As I was studying electronics at the time I brought the watch to the lab and opened it and connected a frequency counter to the oscillator, you could clearly see the crystal and a little trimming pot (I don't remember by now if that was a pot or something else - capacitor maybe), and adjusted it to exactly 32768Hz.

After that the watch drifted less than one second per month, and it kept the stability for the rest of the year (until a bicycle accident which resulted in a smashed watch).

I've never since owned a watch which was even close to that. They're drifting so much that I can't even rely on my watch to catch the bus (there's a stop outside my home and the bus is there exactly on time).

6 comments

My f-91w gained less than a second over several years... While it was sitting on my desk in a giant climate controlled building within a degree of 22C year-round. When I wore it, it deviated quite a bit more, but still far better than the 30s per month quoted. I was very excited with my experiment at first comparing it to a friend's HAQ that he did wear. Then I realized the flaw in my method.
People who are curious about this, it's worth reading about quartz oscillators in watches and in particular, methods of calibrating them: https://en.wikipedia.org/wiki/Quartz_clock#Inhibition_compen...
> and the bus is there exactly on time

So that would locate you pretty unambiguously in Switzerland then?

Heh no :-) - because the railway stations here don't have station clocks with second hands, unlike Switzerland.. heck I don't know why they bother with the minute hand.
> At around 1976-1977 I bought one of those fancy new LED wristwatches, where you pressed a button and the time lit up in red.

This was the vibe I got when the first pre-always-on Apple Watches were first introduced with Raise to Wake - where you had to actively do an action to see the time.

Get a Casio G-Shock. The 800 models can sync with your phone and the time is auto corrected. I bought a GBA-800 from a pawn broker - out of the dozen or so watches in my box it's the one I reach for if I have to know what time it is accurately.
One of my best bang-for-the-buck purchases was a Casio Waveceptor watch with a hybrid clock face.

The watch uses the WWVB signal for nightly syncing. However, living on the East Coast means syncing is very dependent on day-to-day atmospheric propagation. When I visit more inland, it works great.
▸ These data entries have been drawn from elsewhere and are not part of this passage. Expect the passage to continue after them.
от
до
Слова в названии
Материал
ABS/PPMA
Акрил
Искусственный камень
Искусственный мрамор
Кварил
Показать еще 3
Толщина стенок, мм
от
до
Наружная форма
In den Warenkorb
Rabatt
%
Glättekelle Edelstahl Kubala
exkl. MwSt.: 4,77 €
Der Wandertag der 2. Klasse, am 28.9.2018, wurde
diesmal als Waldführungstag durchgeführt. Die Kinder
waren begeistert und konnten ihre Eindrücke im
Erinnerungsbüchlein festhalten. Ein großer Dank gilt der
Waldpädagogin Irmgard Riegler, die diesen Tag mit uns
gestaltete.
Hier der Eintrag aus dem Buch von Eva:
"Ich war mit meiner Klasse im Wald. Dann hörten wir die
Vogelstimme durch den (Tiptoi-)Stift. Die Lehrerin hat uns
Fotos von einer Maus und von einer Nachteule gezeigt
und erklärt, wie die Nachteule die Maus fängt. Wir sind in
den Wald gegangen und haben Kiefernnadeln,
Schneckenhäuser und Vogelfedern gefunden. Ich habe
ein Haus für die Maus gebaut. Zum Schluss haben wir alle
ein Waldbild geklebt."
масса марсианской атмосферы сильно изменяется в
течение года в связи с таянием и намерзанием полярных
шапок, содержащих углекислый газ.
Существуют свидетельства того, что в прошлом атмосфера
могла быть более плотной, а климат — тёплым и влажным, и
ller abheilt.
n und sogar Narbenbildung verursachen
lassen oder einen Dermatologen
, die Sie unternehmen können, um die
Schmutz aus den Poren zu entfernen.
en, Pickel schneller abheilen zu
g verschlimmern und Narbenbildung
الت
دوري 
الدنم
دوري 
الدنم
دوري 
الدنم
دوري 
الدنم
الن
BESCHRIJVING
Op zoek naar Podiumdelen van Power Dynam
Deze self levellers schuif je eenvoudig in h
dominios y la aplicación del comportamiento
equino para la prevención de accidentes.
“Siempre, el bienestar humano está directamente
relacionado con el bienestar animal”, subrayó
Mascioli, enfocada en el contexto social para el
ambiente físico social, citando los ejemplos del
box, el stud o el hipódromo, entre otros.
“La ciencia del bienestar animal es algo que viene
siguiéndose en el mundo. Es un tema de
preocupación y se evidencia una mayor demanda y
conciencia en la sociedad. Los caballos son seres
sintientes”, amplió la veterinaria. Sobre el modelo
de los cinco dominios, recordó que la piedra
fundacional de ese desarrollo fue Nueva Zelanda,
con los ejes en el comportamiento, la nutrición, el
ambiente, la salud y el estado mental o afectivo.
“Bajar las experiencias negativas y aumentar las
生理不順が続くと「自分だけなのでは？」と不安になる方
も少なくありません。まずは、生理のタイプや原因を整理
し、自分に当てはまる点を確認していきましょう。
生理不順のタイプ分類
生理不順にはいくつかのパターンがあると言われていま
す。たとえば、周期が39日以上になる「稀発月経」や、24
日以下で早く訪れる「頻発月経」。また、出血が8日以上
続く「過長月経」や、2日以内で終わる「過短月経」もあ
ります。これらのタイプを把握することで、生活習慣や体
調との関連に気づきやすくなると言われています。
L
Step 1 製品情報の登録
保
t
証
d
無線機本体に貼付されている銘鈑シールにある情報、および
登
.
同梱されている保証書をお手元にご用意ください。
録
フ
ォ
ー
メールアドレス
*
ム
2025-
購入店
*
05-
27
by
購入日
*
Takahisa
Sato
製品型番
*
The watch face is solar powered, so I’ve never had to change the battery.

It has since been retired after 8 years of use for an Apple Watch, but I think fondly of the mighty job it did.

I love my cheap waveceptor which is always, always accurate.

Actually in the process of choosing a casio lineage (waveceptor movement, metal case, sapphire crystal) - do I get titanium or blacked out stainless steel, lol

Absolutely, get a G-Shock. But get one which radiosyncs. Most phones (and PCs), although synced by internet, reliably lag between one and two seconds.

My synced G-Shock is always correct to within better than one tenth of a second, that is, to the limit of observability. Solar powered, too, so it's just an utterly reliable black box. My favourite gadget by far.

Radio syncing isn't available in my country (no local transmitter and too remote to pick up other countries) so phone sync is preferable for me.
> Most phones (and PCs), although synced by internet, reliably lag between one and two seconds.

NTP isn't nearly that inaccurate.

No, of course it isn't. I said most phones (and PCs). Clients often seem to lag that second or two, reason unknown, but I've always assumed due to software bloat, unstrictfulness, and indirection.
I just checked the price for one of the digital G-Shocks.. I could buy a car for that! A used car, at least. So no, I'll stick with the cheap digital Casio I already have, even if it's a couple of minutes wrong today (it's a bother to adjust them all the time). At least I don't have to worry about one thing: Battery. It seems to run forever. I think the battery was supposed to last 7 years, but by now it's been twice that long. The backlight still works as normal too, if I press that button.
> the bus is there exactly on time

What's winter like in Japan? Is it freezing?